Nassida was president of a Century III Home Equity branch, and while he and his sister, Janna Nassida, were both employed at the branch, they inflated borrowers’ incomes and assets and used fake property appraisals designed to trick lenders into giving clients millions of dollars in fraudulent mortgage loans. Nassida’s firm received fees for the nearly 700 loans issued every year, which Nassida allegedly put down on a $1.3 million house, a ski resort vacation home and luxury cars. The siblings were charged with orchestrating a complex fraud scheme, and Janna Nassida committed suicide in November 2016 while awaiting sentencing. Nassida was convicted in October 2016.
When the case moved to trial in October 2016, Assistant U.S. Attorney Cindy Chung notified U.S. District Judge Donetta Ambrose that Nassida’s attorney, Stanton Levenson, had slept through portions of the trial. Several jurors told Ambrose they had seen Levenson sleeping, though they differed on how long the attorney was incoherent and number of times he dozed off. Some said the sleeping lasted only about 30 seconds at a time, while others said it lasted a few minutes. One juror said the sleeping happened four or five times, while others stated it was less frequent.
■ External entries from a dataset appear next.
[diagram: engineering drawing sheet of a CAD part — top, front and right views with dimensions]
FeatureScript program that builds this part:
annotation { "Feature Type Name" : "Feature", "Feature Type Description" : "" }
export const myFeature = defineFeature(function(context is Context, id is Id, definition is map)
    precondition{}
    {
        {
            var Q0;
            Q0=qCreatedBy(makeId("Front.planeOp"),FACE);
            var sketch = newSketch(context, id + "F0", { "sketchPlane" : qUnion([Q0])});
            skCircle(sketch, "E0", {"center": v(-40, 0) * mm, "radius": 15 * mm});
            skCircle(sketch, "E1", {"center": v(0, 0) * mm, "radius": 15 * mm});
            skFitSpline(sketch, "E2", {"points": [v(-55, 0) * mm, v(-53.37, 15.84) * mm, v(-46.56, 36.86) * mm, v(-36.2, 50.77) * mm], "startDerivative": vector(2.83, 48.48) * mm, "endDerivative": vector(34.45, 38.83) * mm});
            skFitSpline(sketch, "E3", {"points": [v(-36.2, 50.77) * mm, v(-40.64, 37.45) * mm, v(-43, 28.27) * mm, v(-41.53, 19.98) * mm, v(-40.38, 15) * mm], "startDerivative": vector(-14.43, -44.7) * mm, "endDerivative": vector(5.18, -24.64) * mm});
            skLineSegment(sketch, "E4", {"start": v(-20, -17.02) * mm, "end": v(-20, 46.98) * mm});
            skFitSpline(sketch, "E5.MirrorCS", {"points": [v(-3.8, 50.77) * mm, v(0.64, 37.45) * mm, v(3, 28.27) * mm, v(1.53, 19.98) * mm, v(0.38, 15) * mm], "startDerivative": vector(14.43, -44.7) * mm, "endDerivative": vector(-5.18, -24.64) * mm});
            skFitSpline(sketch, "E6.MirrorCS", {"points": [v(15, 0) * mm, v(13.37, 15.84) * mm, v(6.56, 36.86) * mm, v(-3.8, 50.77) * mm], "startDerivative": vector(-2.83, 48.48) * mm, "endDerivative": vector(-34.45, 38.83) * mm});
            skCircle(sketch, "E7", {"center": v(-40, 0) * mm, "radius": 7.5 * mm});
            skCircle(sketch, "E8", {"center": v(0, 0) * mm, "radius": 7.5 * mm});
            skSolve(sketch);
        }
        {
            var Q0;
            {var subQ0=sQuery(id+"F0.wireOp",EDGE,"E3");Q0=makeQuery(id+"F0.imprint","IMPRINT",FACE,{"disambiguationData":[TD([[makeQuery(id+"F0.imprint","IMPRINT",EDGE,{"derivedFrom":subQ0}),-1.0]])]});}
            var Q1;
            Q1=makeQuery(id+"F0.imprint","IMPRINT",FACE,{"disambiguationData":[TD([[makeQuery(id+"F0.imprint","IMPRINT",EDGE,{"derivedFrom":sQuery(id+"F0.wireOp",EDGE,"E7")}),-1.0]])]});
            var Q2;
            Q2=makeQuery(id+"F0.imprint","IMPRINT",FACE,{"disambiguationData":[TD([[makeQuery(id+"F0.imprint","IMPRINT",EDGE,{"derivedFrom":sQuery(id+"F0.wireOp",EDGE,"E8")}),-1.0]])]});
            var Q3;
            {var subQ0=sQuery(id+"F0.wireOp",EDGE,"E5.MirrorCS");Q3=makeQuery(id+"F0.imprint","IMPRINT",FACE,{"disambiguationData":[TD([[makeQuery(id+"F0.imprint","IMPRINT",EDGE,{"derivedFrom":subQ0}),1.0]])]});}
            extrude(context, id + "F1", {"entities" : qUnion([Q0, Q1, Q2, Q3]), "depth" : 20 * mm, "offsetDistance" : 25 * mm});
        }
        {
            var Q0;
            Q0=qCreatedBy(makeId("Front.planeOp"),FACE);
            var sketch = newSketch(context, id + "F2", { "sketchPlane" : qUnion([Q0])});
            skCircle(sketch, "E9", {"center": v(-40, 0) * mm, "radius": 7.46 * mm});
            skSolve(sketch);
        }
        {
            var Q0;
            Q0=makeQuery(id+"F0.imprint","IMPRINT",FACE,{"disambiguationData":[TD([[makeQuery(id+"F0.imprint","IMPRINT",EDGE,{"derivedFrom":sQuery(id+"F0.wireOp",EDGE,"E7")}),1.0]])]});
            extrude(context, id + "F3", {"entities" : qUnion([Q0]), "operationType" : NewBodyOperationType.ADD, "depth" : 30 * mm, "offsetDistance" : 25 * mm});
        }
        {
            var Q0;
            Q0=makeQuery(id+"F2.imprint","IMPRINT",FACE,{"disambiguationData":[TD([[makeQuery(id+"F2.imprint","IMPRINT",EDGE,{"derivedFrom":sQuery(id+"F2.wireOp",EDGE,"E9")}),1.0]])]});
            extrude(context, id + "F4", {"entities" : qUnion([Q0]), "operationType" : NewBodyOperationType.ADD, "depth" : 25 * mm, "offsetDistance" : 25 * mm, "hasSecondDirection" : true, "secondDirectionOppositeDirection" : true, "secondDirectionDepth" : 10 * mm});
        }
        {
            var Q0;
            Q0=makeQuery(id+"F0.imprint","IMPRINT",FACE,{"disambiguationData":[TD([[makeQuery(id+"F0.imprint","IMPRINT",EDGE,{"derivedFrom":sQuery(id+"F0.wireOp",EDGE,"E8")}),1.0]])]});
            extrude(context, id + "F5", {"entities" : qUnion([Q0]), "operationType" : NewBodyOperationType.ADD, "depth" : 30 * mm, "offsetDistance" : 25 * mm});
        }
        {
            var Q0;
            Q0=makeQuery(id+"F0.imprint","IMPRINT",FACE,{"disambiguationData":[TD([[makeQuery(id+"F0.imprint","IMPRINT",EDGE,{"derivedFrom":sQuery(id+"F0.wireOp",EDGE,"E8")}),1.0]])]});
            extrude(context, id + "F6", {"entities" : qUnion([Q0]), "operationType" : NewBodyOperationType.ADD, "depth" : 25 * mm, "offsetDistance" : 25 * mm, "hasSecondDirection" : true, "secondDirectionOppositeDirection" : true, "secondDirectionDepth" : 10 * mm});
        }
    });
In a post-trial hearing, Nassida said he had observed his attorney sleeping a couple times a day, for a total of about 20 times each time. Nassida claimed he would nudge his lawyer to waken him with little success. Levenson testified in the hearing that he had slept during the trial but he didn’t know how long. During cross examination, Levenson said he was asleep for 30 seconds at most and he often closes his eyes to concentrate.
“I find that these facts are sufficiently ‘extraordinary and egregious’ to justify a presumption of prejudice,” Donetta Ambrose indicated in her 10-page order. Ambrose added that Levenson “was not functioning as counsel during a substantial portion of Mr. Nassida’s trial, thus violating Defendant Nassida’s Sixth Amendment rights.” Ambrose has appointed a new lawyer to represent Nassida, James Brink of Pittsburg, who was pleased with Ambrose’s ruling. “The judge’s decision was fair and very well-reasoned,” he said in an interview. “It was a very good opinion. She really did the right thing.” James Nassida’s new trial is set for Sept. 5th of this year.